C’est ce dont s’habilitent aussi les philosophies présocratiques et c’est
ce avec quoi rompt Socrate, qui y substitue — et l’on peut dire nommément
— la relation à l’objet petit a, qui n’est rien d’autre que ce qu’il
appelle âme.

 

1972-06-09 — UN HOMME ET UNE FEMME. Écrit de Lacan (inédit)

Paru dans le Bulletin de l’Association freudienne nº 54 de septembre 1993 pages 13 à 21 avec l’introduction suivante signée Charles Melman :
« Je retrouve dans mes papiers ce texte de Lacan, non daté. Je crois qu’il me fut remis afin d’être publié dans Scilicet, puis (pour quelle raison ?) retiré par l’auteur de la liasse. J’imagine ainsi qu’il s’agit d’un inédit, au moins pour la plus grande part.
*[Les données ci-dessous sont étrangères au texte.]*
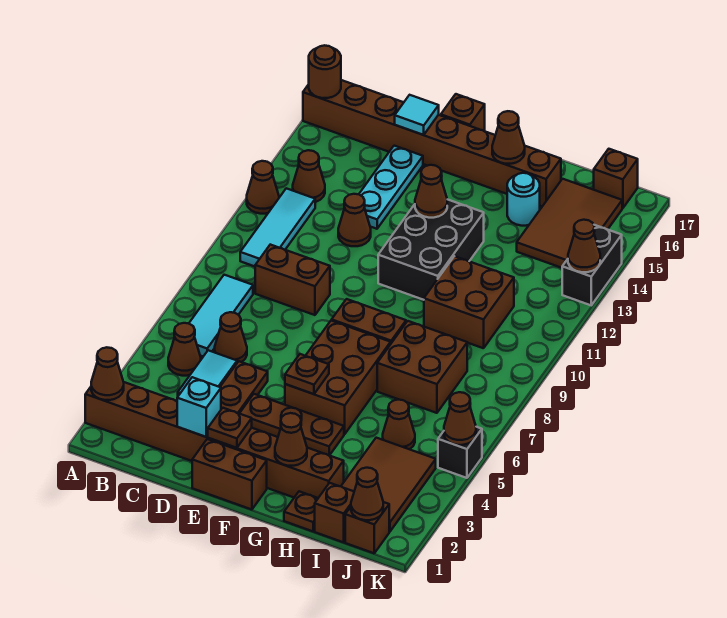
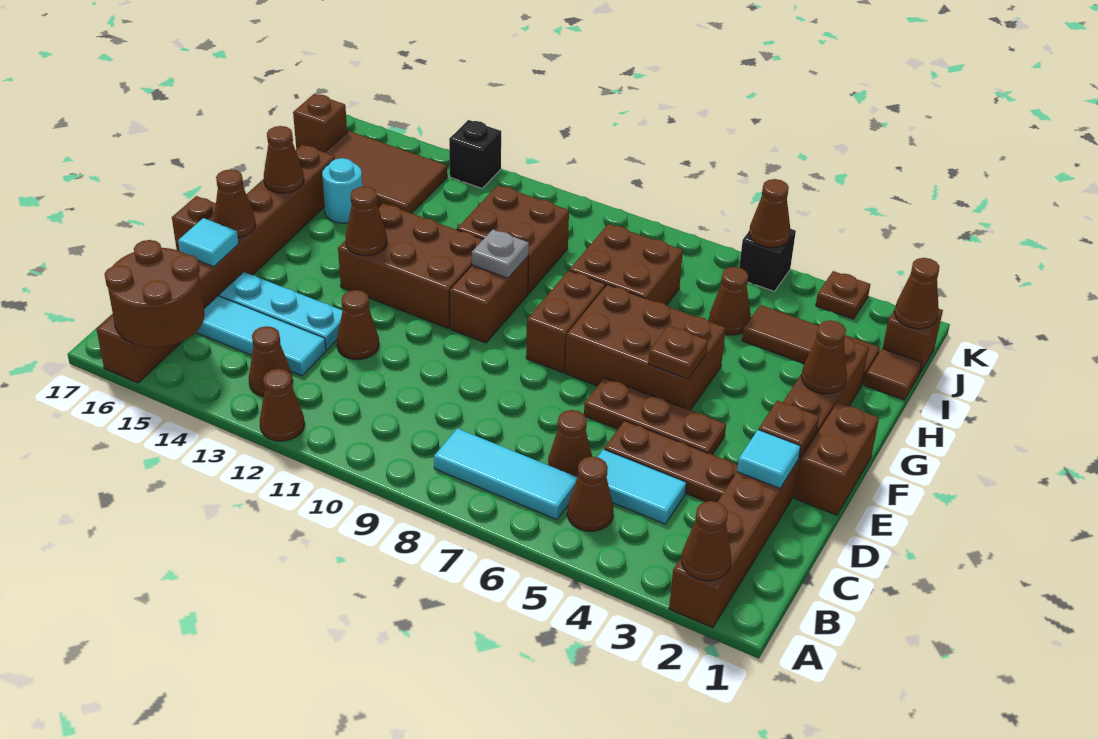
brown round brick A16 level 2 -> brown round brick A15:B16 level 2
cyan tile B10:B12 level 1 -> cyan tile C13:C15 level 1
brown brick C9:D9 level 1 -> brown brick F10:G10 level 1
cyan brick D2 level 2 -> cyan tile D2 level 2
brown plate E4:G4 level 1 -> brown plate E4:E6 level 1
black brick F11:G13 level 1 -> brown brick F11:G13 level 1
none -> grey plate G10 level 2
brown plate H1 level 1 -> brown plate K3 level 1
brown brick I1 level 1 -> brown tile I1 level 1
brown tile I2:J4 level 1 -> brown tile I2:I4 level 1
black brick K13:K14 level 1 -> black brick K13 level 1
brown cone K13 level 2 -> brown cone E16 level 2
Qui me corrigera ou démentira ? ».
De fait il s’agit des notes préparatoires à la séance du séminaire « D’un discours qui ne serait pas du semblant » du 09 juin 1971, telles qu’elles furent intégralement publiées avec les fac-similés complets, par le supplément gratuit réservé aux abonnés de l’Unebévue no 8/9 printemps/été 1997.
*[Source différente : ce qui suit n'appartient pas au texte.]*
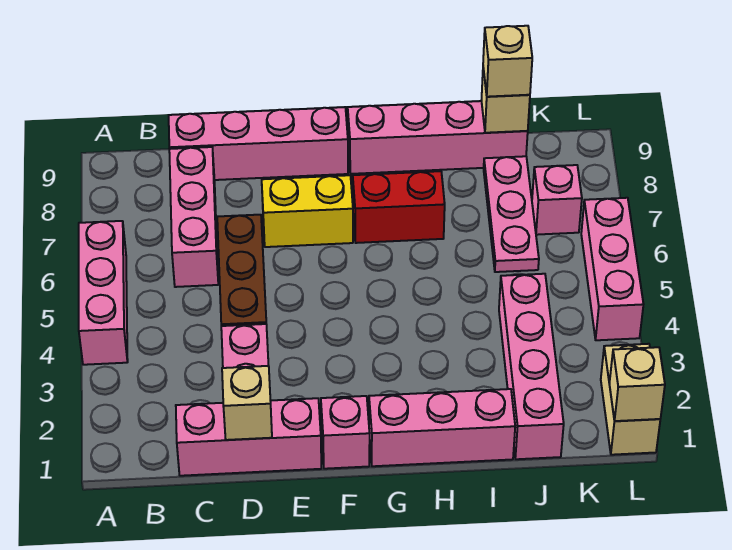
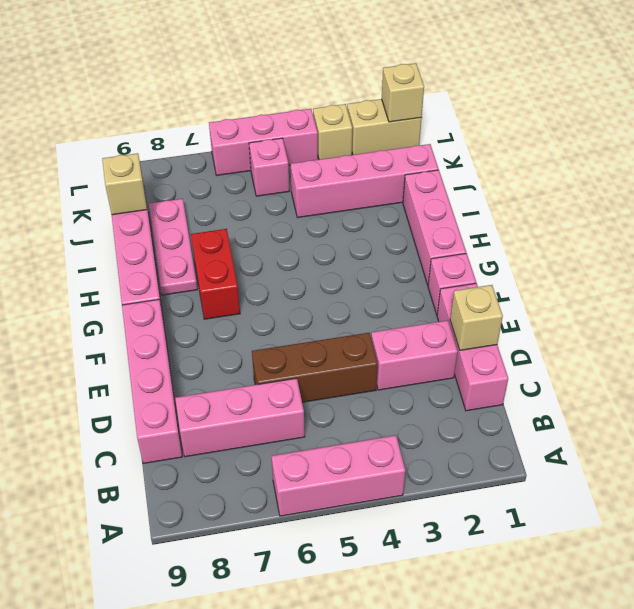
yellow brick E7:F7 level 1 -> none
pink plate J6:J8 level 1 -> pink plate H8:J8 level 1
tan brick J9 level 3 -> tan brick L3 level 1
pink brick K7 level 1 -> pink brick K5 level 1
Il n’y a qu’un père imaginaire, le père dit idéal, pour constituer l’agent de la privation,
laquelle ne porte que sur des objets symboliques.
C’est bien ce que toute culture qui le promeut, manifeste, comme le confucianisme en est l’exemple, où ne le représente que la tablette dont prendront soin ses descendants après que ses enfants se soient dévoués à sa vieillesse, dans une parfaite méconnaissance de ce qu’il en est de sa fonction phallique.
Ce n’est pas dire que la loi le châtre. Elle fait pire : elle le typifie.
Il est châtré bien sûr, mais c’est par l’opération du Père réel, qu’il faut considérer à
l’œuvre dans la religion juive qui, seule, a su développer sa (dimension ? ndc)
demansion propre.
L’homme du nuage, allais-je dire, de fumée ou de feu, selon qu’il fait jour ou bien nuit, celui qui contient le peuple de le précéder d’un corps, de lui avoir donné écrites sur des tables, non les lois du discours, ce qui s’appelle logique, mais celles de la parole dont sortent les prophètes et autres espèces de profs, cherchez : y en a plusieurs. Sa préférence est marquée pour les femmes qui ont passé l’âge, c’est à celles-là qu’il permet de procréer. L’accent de miracle mis sur le maintien de la lignée des patriarches, souligne la division de la jouissance et de ce qu’elle engendre. Ceci veut dire que la jouissance s’opère aux ordres. L’énonciation véritable du surmoi, — je n’en ai avancé la proposition qu’obliquement, mais une fois énoncée, elle convainc toujours plus —, elle est dans l’Ecclésiaste et elle se dit en français « Jouis » en quoi cette langue montre son bonheur. Car la réponse d’y être homophone, donne sa portée au commandement.